● ARTICLE
........
This book is OUT TODAY, everyone!!!! I am so excited to be posting about it and reviewing it TODAY. This is absolutely going to go down as one of my favorite reads of the year. I read all over the map (as in sci-if, horror, thrillers, you name it), but this was a truly fun read for me, with only a little bloodshed between the pages. So loosen your bodices and get comfy, and get ready for trip back home to London, England during the reign of Queen Elizabeth the First; it’s 1601.

 

 

*Thank you (again) to the amazing peeps at Rockstar Book Tours for including me on this blog tour!

 

ABOUT THE AUTHOR, VIRGINIA BOECKER

 

Virginia Boecker is the author of The Witch Hunter series and An Assassin's Guide to Love and Treason. A graduate of the University of Texas, she had a decade-long career in technology before quitting to become a full-time writer. When she isn't writing, Virginia likes running, reading, traveling, and trying new things (most recently: learning to drive a boat). She has lived all over the world but currently resides in beautiful Lake Oswego, Oregon with her husband, children, a dog called George and a cat named Thomas.

You can visit Virginia online at virginiaboecker.com or on Instagram @virgboecker  

 

 

 

ABOUT THE BOOK

 

Title: AN ASSASSINS GUIDE TO LOVE AND TREASON

Author: Virginia Boecker

Pub. Date: October 23, 2018

Publisher: Little, Brown Books for Young Readers

Formats: Hardcover, eBook

Pages: 384

 

SYNOPSIS:

When Lady Katherine's father is killed for being an illegally practicing Catholic, she discovers treason wasn't the only secret he's been hiding: he was also involved in a murder plot against the reigning Queen Elizabeth I. With nothing left to lose, Katherine disguises herself as a boy and travels to London to fulfill her father's mission, and to take it one step further--kill the queen herself.

Katherine's opportunity comes in the form of William Shakespeare's newest play, which is to be performed in front of Her Majesty. But what she doesn't know is that the play is not just a play--it's a plot to root out insurrectionists and destroy the rebellion once and for all.

The mastermind behind this ruse is Toby Ellis, a young spy for the queen with secrets of his own. When Toby and Katherine are cast opposite each other as the play's leads, they find themselves inexplicably drawn to one another. But the closer they grow, the more precarious their positions become. And soon they learn that star-crossed love, mistaken identity, and betrayal are far more dangerous off the stage than on.

 

MY REVIEW:

 

Did you know that Shakespeare’s Twelfth Night was written to capture the would-be assassin of Queen Elizabeth I?!
And what do you get when you combine a cross-dressing Catholic called Katherine Arundell, out to avenge the death of her father, and put her slap-dab in the middle of merry old London?

 

‘An Assassin’s Guide to Love & Treason’, of course, and it’s quite scrumptious.

This romp through 1601 will have you questioning any history you may think you’ve learned about Elizabethan London, about the dalliances of Shakespearean players, and about the tension between the Protestants and Catholics at that time.
........
● DATASET EXCERPTS
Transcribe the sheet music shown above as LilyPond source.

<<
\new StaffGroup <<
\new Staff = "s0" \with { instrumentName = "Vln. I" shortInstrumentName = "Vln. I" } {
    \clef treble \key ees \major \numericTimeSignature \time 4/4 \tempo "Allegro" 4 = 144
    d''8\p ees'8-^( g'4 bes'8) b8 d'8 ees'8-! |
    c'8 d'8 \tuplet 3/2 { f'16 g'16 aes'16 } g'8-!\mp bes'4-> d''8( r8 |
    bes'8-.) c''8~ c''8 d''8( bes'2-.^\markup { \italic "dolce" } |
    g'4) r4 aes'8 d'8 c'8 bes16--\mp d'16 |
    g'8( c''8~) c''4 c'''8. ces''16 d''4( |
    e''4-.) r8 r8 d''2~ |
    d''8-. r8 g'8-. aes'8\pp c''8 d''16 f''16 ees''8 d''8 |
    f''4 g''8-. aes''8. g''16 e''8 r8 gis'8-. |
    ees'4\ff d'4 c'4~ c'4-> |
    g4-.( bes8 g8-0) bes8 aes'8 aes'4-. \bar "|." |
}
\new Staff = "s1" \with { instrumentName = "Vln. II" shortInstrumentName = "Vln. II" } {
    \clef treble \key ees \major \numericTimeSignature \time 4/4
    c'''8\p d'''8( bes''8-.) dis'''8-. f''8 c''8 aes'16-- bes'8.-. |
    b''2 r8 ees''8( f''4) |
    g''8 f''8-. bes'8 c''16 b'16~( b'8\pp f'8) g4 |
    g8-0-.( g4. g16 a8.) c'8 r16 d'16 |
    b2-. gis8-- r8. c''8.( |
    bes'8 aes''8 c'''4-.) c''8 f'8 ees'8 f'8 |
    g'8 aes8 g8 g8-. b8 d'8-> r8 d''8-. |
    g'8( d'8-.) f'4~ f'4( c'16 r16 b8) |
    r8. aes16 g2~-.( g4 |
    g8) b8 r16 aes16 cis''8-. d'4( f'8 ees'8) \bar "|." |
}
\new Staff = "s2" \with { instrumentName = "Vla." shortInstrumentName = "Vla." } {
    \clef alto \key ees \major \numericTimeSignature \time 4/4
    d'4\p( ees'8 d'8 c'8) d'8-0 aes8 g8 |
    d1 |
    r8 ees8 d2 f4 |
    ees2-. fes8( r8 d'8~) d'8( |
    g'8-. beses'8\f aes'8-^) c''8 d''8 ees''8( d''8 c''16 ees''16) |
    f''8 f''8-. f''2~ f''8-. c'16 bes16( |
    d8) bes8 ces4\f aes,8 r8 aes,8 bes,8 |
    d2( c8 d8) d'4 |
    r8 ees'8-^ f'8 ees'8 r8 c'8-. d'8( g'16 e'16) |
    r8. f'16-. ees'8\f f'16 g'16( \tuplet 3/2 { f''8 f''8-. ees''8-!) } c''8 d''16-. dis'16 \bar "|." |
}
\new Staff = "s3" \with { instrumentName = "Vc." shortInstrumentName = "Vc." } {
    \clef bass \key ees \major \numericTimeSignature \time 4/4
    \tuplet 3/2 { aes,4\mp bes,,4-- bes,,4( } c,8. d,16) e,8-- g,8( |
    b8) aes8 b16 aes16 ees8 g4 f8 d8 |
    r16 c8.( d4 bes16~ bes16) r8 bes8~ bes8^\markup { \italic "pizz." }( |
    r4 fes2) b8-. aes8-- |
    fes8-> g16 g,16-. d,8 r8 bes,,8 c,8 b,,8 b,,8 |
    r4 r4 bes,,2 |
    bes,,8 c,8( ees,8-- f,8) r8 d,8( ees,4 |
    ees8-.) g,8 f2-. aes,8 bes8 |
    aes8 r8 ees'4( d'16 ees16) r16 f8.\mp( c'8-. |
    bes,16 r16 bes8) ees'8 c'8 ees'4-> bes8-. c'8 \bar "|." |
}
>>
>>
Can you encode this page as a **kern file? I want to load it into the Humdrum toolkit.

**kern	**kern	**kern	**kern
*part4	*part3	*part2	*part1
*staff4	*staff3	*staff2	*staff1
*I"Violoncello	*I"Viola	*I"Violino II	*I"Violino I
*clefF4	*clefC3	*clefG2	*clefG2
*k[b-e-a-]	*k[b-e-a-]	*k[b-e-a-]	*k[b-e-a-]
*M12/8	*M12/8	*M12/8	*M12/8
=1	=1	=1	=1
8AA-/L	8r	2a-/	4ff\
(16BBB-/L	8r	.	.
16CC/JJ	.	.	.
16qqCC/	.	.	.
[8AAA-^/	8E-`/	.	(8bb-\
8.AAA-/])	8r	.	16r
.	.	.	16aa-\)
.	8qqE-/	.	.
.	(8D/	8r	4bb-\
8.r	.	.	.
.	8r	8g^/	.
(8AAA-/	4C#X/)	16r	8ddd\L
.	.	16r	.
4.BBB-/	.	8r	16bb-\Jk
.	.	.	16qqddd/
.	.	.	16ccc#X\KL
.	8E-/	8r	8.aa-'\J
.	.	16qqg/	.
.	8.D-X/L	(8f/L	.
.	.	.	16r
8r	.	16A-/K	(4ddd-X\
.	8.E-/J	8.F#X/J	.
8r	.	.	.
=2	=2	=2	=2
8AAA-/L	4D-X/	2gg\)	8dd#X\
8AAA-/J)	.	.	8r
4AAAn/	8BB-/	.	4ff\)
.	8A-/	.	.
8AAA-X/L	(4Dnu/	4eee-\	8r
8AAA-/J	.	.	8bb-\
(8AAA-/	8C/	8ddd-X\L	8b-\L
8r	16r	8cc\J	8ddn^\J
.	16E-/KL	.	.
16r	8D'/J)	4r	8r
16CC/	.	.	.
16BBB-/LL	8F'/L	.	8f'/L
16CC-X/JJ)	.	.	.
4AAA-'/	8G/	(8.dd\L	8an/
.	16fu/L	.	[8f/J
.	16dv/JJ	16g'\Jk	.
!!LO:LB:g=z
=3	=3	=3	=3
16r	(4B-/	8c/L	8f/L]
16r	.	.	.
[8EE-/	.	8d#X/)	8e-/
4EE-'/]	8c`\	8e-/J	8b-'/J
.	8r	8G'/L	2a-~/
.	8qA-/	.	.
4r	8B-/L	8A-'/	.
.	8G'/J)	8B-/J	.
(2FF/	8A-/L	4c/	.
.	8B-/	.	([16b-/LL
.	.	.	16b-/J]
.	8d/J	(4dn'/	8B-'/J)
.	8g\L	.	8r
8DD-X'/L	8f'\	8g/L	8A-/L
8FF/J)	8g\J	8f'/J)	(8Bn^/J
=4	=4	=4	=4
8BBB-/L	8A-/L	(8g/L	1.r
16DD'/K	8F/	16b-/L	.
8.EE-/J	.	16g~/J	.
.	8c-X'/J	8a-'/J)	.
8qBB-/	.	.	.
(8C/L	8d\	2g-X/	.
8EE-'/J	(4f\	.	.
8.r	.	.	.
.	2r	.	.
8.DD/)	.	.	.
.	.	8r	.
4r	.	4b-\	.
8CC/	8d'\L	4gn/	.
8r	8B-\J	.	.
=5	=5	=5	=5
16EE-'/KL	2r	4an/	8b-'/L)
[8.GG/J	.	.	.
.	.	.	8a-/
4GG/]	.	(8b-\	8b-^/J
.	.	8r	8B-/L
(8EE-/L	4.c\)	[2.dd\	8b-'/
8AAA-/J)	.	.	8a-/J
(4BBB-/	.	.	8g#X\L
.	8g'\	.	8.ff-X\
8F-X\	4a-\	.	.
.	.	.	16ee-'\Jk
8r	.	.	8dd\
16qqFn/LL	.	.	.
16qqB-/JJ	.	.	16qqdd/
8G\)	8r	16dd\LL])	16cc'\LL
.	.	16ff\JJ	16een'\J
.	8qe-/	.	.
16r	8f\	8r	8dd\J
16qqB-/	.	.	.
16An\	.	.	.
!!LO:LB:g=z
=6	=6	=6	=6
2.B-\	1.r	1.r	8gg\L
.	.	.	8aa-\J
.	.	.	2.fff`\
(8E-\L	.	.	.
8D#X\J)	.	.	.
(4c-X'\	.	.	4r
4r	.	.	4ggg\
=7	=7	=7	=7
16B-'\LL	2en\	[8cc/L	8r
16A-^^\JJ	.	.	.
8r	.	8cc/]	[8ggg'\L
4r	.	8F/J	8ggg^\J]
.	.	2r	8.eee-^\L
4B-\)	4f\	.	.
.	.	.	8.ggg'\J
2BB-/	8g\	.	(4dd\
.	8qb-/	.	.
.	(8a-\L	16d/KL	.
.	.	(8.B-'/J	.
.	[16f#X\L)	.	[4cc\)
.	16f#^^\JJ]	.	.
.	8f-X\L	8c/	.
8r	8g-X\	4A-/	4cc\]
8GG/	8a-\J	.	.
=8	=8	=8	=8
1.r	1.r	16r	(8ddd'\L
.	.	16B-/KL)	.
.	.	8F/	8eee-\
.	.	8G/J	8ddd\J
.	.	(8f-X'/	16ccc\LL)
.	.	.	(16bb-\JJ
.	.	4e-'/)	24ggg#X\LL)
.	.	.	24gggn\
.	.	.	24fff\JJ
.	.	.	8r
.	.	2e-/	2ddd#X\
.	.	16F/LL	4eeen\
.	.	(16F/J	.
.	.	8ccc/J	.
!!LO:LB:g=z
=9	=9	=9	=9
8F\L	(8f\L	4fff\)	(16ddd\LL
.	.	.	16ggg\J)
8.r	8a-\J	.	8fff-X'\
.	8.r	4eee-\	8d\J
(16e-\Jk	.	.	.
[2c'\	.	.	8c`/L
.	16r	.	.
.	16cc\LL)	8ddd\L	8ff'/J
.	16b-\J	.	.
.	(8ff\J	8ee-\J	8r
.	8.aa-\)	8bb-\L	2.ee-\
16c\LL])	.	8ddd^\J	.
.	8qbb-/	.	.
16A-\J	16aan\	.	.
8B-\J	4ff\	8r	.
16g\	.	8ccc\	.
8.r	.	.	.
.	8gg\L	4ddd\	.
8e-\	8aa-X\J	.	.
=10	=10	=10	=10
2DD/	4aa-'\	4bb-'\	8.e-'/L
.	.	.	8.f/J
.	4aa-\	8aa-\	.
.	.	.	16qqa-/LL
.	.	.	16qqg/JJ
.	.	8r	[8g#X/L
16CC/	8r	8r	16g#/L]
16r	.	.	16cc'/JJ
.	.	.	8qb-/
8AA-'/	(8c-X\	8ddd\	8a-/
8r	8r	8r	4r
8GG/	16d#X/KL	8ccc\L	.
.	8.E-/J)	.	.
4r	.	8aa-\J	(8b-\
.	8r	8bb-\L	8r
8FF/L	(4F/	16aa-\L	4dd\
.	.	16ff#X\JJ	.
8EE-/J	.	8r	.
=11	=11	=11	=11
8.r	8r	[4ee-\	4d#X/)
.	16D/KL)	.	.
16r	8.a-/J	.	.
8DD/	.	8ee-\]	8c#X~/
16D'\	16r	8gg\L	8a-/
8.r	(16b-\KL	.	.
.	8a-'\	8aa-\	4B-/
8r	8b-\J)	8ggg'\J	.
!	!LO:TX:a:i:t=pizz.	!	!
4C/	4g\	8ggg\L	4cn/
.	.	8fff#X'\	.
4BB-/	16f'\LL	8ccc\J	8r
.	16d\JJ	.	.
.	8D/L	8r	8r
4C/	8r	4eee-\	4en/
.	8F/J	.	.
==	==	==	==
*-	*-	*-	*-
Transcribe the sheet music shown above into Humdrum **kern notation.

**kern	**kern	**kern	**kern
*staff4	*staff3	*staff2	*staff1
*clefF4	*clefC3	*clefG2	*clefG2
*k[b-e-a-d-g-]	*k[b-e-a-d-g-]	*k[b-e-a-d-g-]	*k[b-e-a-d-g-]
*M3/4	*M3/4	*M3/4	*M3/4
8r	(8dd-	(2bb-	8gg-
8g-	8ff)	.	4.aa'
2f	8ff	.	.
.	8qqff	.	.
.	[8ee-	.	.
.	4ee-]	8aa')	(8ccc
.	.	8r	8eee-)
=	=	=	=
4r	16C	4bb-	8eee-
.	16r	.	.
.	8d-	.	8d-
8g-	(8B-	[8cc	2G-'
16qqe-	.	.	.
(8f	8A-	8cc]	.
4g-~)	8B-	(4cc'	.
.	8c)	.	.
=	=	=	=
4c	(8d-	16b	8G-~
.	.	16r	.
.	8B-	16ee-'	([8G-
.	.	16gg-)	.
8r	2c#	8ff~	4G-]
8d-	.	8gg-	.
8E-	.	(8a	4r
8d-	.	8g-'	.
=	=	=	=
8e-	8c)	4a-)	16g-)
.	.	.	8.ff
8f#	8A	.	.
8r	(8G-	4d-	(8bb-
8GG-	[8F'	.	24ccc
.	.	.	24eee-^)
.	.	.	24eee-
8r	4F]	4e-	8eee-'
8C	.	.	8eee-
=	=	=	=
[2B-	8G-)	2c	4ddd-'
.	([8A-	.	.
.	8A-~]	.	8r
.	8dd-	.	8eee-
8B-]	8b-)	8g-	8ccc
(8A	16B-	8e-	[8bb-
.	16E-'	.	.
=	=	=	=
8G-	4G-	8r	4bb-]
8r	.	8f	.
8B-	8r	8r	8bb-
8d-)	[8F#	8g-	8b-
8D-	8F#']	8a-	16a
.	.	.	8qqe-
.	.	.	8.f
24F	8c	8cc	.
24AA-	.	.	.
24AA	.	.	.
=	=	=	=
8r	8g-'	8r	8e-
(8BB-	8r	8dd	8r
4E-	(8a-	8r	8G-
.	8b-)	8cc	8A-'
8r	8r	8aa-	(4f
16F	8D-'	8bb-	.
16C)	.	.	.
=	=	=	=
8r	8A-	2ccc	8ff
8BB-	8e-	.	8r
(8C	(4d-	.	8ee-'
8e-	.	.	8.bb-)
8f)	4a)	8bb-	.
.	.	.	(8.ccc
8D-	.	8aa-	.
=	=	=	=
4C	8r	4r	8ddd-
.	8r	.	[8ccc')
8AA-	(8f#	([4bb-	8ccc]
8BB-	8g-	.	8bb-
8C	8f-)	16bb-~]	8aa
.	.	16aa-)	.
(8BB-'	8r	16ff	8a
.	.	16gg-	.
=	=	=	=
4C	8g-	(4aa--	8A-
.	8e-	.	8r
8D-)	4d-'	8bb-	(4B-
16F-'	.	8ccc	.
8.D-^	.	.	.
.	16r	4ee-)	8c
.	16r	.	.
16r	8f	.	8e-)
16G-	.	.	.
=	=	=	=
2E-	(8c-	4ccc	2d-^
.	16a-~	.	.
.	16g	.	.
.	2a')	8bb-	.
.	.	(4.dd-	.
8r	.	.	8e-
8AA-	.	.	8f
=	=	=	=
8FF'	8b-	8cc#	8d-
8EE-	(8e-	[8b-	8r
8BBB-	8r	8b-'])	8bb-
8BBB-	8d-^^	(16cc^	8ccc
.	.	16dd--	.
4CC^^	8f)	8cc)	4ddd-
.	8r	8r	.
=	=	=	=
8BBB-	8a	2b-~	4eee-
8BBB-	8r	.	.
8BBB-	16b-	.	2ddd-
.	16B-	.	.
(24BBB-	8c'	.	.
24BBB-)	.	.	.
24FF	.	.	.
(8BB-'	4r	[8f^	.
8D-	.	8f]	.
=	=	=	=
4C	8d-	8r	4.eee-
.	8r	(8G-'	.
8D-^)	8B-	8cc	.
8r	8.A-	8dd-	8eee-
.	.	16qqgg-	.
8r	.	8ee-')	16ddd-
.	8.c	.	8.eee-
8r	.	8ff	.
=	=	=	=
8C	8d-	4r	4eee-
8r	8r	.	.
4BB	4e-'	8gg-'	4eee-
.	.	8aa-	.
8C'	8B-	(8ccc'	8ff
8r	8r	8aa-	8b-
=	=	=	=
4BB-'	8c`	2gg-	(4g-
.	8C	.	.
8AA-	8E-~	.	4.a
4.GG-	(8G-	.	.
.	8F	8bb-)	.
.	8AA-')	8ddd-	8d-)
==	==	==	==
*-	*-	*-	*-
........
● PARTS OF THE EXERCISE
1) Copy the book review word for word, from "This book is" up to and including "this blog tour!".
2) Pick up the book review after its final sentence and keep writing it.

● OUTPUTS IN ORDER
1)
This book is OUT TODAY, everyone!!!! I am so excited to be posting about it and reviewing it TODAY. This is absolutely going to go down as one of my favorite reads of the year. I read all over the map (as in sci-if, horror, thrillers, you name it), but this was a truly fun read for me, with only a little bloodshed between the pages. So loosen your bodices and get comfy, and get ready for trip back home to London, England during the reign of Queen Elizabeth the First; it’s 1601.

 

 

*Thank you (again) to the amazing peeps at Rockstar Book Tours for including me on this blog tour!

2)
 

Being from England myself, I couldn’t wait to get my hands on a bit of ‘history’ from home to indulge in. I delighted in this witty, clever tale about young Lady Katherine Arundell from Cornwall, who witnesses her father’s execution for being a practicing Catholic. This was because England is now Protestant under Queen Elizabeth I, and to avenge her father’s death, she then goes to London and plans to assassinate Queenie herself. Tall order perhaps.


Katherine constructs a plan, along with her merry band of Catholic conspirators; this means she must infiltrate the upcoming production of ‘Twelfth Night’, and create a new male identity for herself, Kit.

 

This is really at the crux of how clever Virginia Boecker is being with ‘Assassin’s Guide’ (and I know she knows this, because of her most brilliant Author’s Note in the back; only I do hope everyone reads it!). As many of you may know, women weren’t players in Shakespeare’s plays, men were, and they played all the women’s parts too. In order for Katherine to disguise herself in London, she must become Kit (this was a name short for Christopher back then), as well as to be a player on the stage.


She then gets the part as Viola, who (if you haven’t read ‘Twelfth Night’) dresses up as a man in the play. It all becomes quite complicated when Kit becomes drawn to Toby, who is another lead player, and writer, and unbeknownst to Kit, a spy for Elizabeth Regina; he’s trying to deduce which of the Twelfth Night players is the treasonous one. Yet he’s falling for Kit, just as he did previously for the late Kit Marlowe (that’s Christopher Marlowe to you).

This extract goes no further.